TASK A
Answer the following from the Java file-handling text below, marking each answer with the matching numeral:
(i) Which package contains the core of Java's I/O system?
(ii) What can the classes in java.util.zip do?
(iii) Starting with which version did Java provide NIO?
TASK B
Recast the paragraph of the Java file-handling text below that opens with "Another package that includes file handling classes" as a bulleted list that retains its main facts.
TASK C
Resume the Java file-handling text below, beginning immediately after its final sentence.

DOCUMENT SECTION
# # # # #

Despite is size, Java’s I/O system is surprisingly easy to use. One reason for this is its well-thought-out design. By structuring the I/O system around a carefully crafted set of classes, this very large API is made manageable. Once you understand how to use the core classes, it’s easy to learn its more advanced capabilities. The I/O system’s consistency makes it easy to maintain or adapt code, and its rich functionality provides solutions to most file handling tasks.
The core of Java’s I/O system is packaged in java.io. It has been included with Java since version 1.0, and it contains the classes and interfaces that you will most often use when performing I/O operations, including those that operate on files. Simply put, when you need to read or write files, java.io is the package that you will normally turn to. As a result, all of the recipes in this chapter use its capabilities in one form or another.
Another package that includes file handling classes is java.util.zip. The classes in java.util.zip can create a compressed file, or decompress a file. These classes build on the functionality provided by the I/O classes defined in java.io. Thus, they are integrated in to Java’s overall I/O strategy. Three recipes demonstrate the use of data compression when handling files.
This tutorial provides several recipes that demonstrate file handling. It begins by describing several fundamental operations, such as reading and writing bytes or characters. It then shows various techniques that help you utilize and manage files.
Here are the recipes contained in this chapter:
- Read Bytes from a File
- Write Bytes to a File
- Buffer Byte-Based File I/O
- Read Characters from a File
- Write Characters to a File
- Buffer Character-Based File I/O
- Read and Write Random-Access Files
- Obtain File Attributes
- Set File Attributes
- List a Directory
- Compress and Decompress Data
- Create a ZIP file
- Decompress a ZIP file
- Serialize Objects
Beginning with version 1.4, Java began providing an additional approach to I/O called NIO (which stands for New I/O). It creates a channel-based approach to I/O and is packaged in java.nio. The NIO system is not intended to replace the stream-based I/O classes found in java.io. Instead, NIO supplements them. Because the focus of this chapter is stream-based I/O, no NIO-based recipes are included. The interested reader will find a discussion of NIO (and of I/O in general) in my book Java: The Complete Reference.
An Overview of File Handling
In Java, file handling is simply a special case aspect of a larger concept because file I/O is tightly integrated into Java’s overall I/O system. In general, if you understand one part of the I/O system, it’s easy to apply that knowledge to another situation. There are two aspects of the I/O system that make this feature possible. The first is that Java’s I/O system is build on a cohesive set of class hierarchies, at the top of which are abstract classes that define much of the basic functionality shared by all specific concrete subclasses. The second is the stream. The stream ties together the file system because all I/O operations occur through one. Because of the importance of the stream, we will begin this overview of Java’s file handling capabilities there.

# # # # #

RECORD EXTRACTS
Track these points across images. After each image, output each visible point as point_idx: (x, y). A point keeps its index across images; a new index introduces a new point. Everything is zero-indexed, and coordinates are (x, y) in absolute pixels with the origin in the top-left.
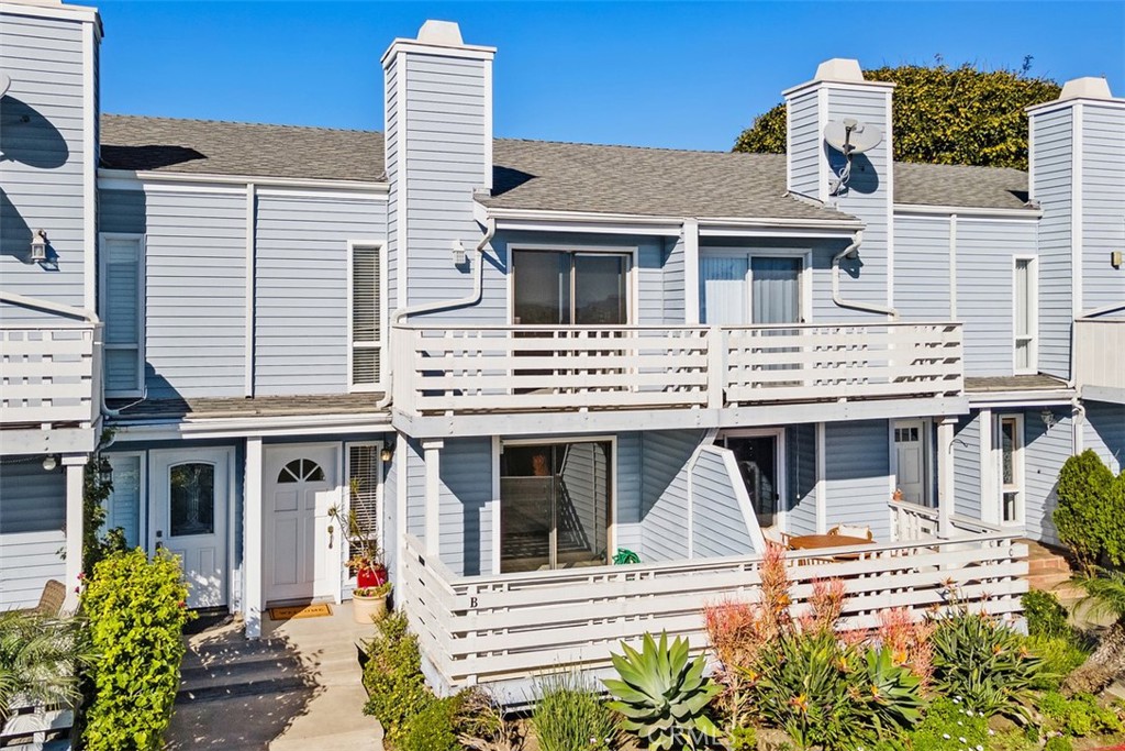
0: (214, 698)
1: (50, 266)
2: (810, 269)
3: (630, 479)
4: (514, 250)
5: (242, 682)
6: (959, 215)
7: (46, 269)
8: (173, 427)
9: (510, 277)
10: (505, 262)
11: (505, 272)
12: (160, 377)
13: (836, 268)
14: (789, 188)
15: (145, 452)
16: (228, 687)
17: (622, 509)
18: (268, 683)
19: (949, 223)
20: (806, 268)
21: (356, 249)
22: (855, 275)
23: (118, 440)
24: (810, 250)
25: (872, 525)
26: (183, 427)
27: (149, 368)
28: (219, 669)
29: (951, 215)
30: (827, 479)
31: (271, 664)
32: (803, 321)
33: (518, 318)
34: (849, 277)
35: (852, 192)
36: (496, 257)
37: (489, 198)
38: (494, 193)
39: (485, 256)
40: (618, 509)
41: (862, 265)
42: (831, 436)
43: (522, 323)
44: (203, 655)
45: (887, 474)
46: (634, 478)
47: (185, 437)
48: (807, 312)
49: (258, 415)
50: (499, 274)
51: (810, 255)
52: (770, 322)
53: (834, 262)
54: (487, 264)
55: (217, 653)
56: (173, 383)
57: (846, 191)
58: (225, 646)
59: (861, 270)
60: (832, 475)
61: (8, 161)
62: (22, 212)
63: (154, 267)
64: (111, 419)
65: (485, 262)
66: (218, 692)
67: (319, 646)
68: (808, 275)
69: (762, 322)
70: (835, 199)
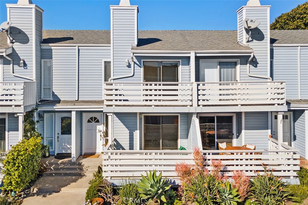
0: (59, 176)
1: (25, 68)
2: (239, 65)
3: (184, 126)
4: (143, 61)
5: (66, 172)
6: (301, 46)
7: (24, 68)
8: (52, 107)
9: (142, 69)
10: (141, 65)
11: (141, 67)
12: (56, 95)
13: (248, 65)
14: (238, 41)
15: (54, 113)
16: (63, 173)
17: (182, 135)
18: (72, 173)
19: (297, 49)
20: (238, 65)
21: (105, 62)
22: (256, 67)
23: (40, 110)
24: (239, 59)
25: (256, 145)
26: (55, 107)
27: (53, 93)
28: (63, 169)
29: (298, 46)
30: (245, 130)
31: (75, 169)
32: (237, 81)
33: (145, 80)
34: (253, 67)
35: (254, 41)
36: (138, 63)
37: (136, 47)
38: (138, 45)
39: (135, 63)
40: (180, 135)
41: (258, 63)
42: (246, 117)
43: (146, 81)
44: (61, 165)
45: (268, 129)
46: (185, 126)
47: (56, 110)
48: (238, 78)
49: (74, 105)
50: (139, 68)
51: (239, 61)
52: (227, 81)
53: (248, 63)
54: (136, 65)
55: (64, 164)
56: (59, 96)
57: (252, 41)
58: (66, 163)
59: (258, 65)
60: (246, 129)
61: (16, 43)
62: (19, 55)
63: (54, 68)
64: (39, 105)
65: (135, 65)
66: (60, 174)
67: (89, 165)
68: (238, 67)
69: (224, 81)
70: (248, 43)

# # # # #

EXERCISE ANSWER A
(i) java.io
(ii) They can create a compressed file or decompress a file.
(iii) Version 1.4

EXERCISE ANSWER B
- The java.util.zip package also contains file handling classes.
- These classes can create a compressed file or decompress a file.
- They build on the functionality of the I/O classes in java.io and are therefore integrated into Java's overall I/O strategy.
- Three recipes demonstrate data compression when handling files.

EXERCISE ANSWER C
Streams
A stream is an abstraction that either produces or consumes information. A stream is linked to a physical device by the I/O system. All streams behave in the same manner, even if the actual physical devices they are linked to differ. Thus, the same I/O classes and methods can be applied to different types of devices. For example, the same methods that you use to write to the console can also be used to write to a disk file or to a network connection. The core Java streams are implemented within class hierarchies defined in the java.io package. These are the streams that you will usually use when handling files. However, some other packages also define streams. For example, java.util.zip supplies streams that create and operate on compressed data.
Modern versions of Java define two types of streams: byte and character. (The original 1.0 version of Java defined only byte streams, but character streams were quickly added.) Byte streams provide a convenient means for handling input and output of bytes. They are used, for example, when reading or writing binary data. They are especially helpful when working with files. Character streams are designed for handling the input and output of characters, which streamlines internationalization.
The fact that Java defines two different types of streams makes the I/O system quite large because two separate class hierarchies (one for bytes, one for characters) are needed. The sheer number of I/O classes can make the I/O system appear more intimidating that it actually is. For the most part, the functionality of byte streams is paralleled by that of the character streams.
One other point: at the lowest level, all I/O is still byte-oriented. The character-based streams simply provide a convenient and efficient means for handling characters.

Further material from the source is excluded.